Quadrilha que extorquia políticos com ameaças de fake news é alvo de operação

Grupo condicionava remoção das notícias falsas ao pagamento de quantias, com a contratação de serviços de publicidade

Uma organização criminosa que usava informações falsas para chantagear políticos da Baixada Fluminense e Costa Verde é alvo de uma operação da Polícia Civil e do Ministério Público do estado na manhã desta segunda-feira. O objetivo da operação Usuário Fake é cumprir um mandado de prisão e oito de busca e apreensão em várias partes do estado, inclusive, dentro do complexo penitenciário de Gericinó, na Zona Oeste. Uma das vítimas do grupo foi o prefeito de Duque de Caxias, Washington Reis. Ele contratou a Informarketing para a Prefeitura após ser ameaçado.

De acordo com a Delegacia de Repressão aos Crimes de Informática (DRCI), o grupo controlava pelo menos duas dezenas de páginas em redes sociais que se passavam por sites de informações. Esses sites serviam como “instrumento para a prática de extorsão”. Entre os alvos das chantagens, estão deputados federais e estaduais. Além de prefeitos e vereadores de diversas cidades da Baixada Fluminense e Costa Verde. O caso começou a ser investigado há alguns meses após parlamentares procurarem a Polícia Civil e denunciarem as chantagens.

As acusações contra o grupo são de extorsão, delitos contra a honra falsidade ideológica e uso de documentos falsos. O mandados foram expedidos pela 1ª Vara Especializada da Comarca da Capital para endereços ligados a seis integrantes da quadrilha. De acordo com a denúncia, Igor Patrick de Souza é o chefe do grupo. Há um mandado de prisão contra ele.

Igor mora no bairro Jardim 25 de agosto, em Duque de Caxias. Pouco antes das 5h50 agentes da Civil e do MP chegaram à casa dele, que não encontrado. A operação tem apoio do Grupo de Atuação Especial de Combate ao Crime Organizado (Gaeco), do Ministério Público do estado (MPRJ).

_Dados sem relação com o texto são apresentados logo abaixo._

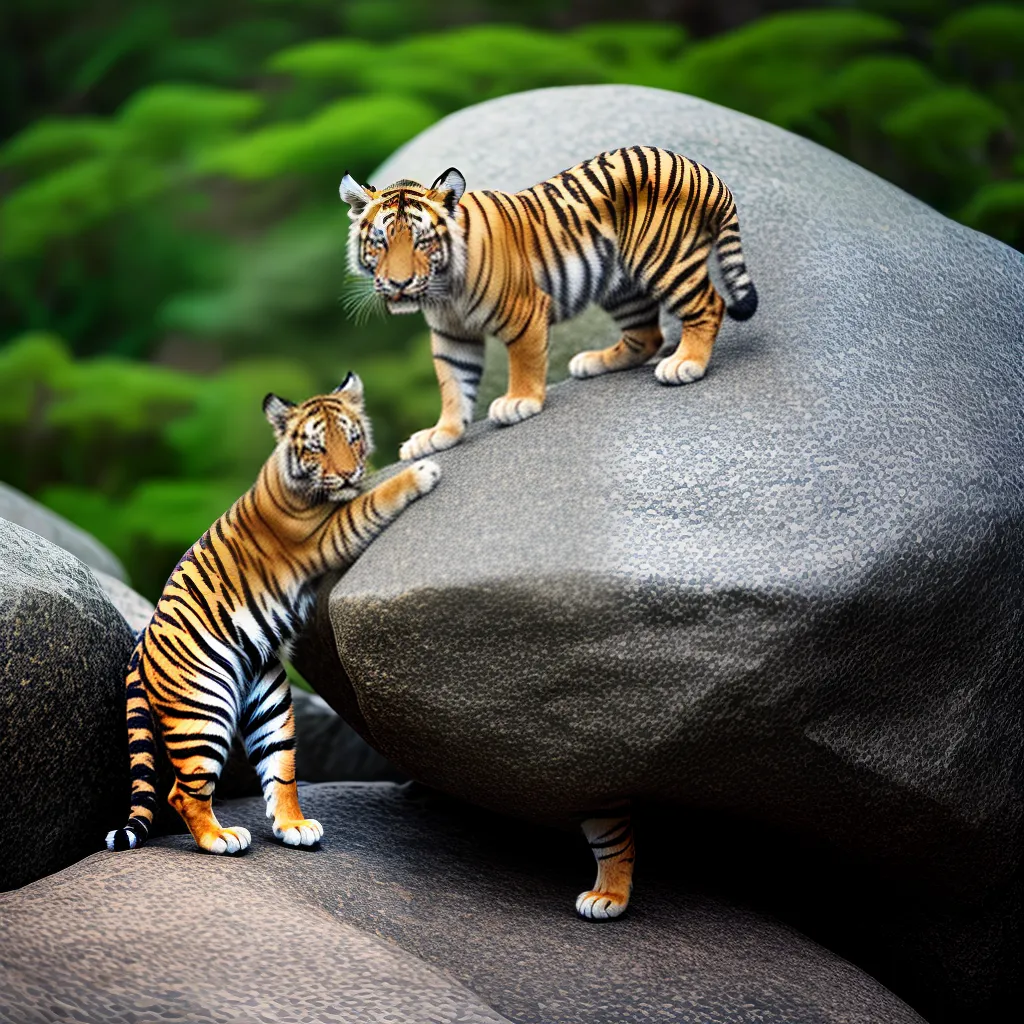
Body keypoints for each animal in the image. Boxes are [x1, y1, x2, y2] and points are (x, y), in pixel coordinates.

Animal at [105, 375, 441, 856]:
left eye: (352, 438)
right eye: (317, 448)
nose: (347, 473)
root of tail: (138, 646)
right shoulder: (325, 535)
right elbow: (372, 501)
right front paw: (422, 471)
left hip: (270, 702)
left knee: (281, 772)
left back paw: (294, 827)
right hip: (203, 711)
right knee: (183, 792)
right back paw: (220, 838)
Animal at [340, 144, 757, 461]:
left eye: (422, 242)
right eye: (380, 242)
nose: (399, 284)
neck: (444, 292)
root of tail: (697, 167)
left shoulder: (522, 312)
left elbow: (524, 361)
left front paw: (519, 402)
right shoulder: (452, 336)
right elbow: (454, 384)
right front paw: (440, 434)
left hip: (663, 259)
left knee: (708, 305)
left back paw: (686, 364)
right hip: (621, 286)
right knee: (646, 335)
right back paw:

Os outros integrantes do grupo são Felipe Dias Dodó, Andressa Aline Pimentel de Carvalho, Rodrigo Menezes de Vasconcellos, Danyella Jesus da Silva e Sinaria de Carvalho da Silva. A quadrilha atua por meio de duas empresas: a Folha de Caxias e a Informarketing Publicidade.

Ao lado das investigações, descobriu-se que a organização criminosa atuava de forma empresarial. Quando um político não aceitava pagar por propaganda na falsa página de notícias de sua cidade, era alvo de constantes ataques baseados em fake news. As falsas páginas de notícias usadas nos crimes iam de Magé, na Baixada, até Paraty na Costa Verde. O bando tinha atuação intensa nos municípios da Baixada.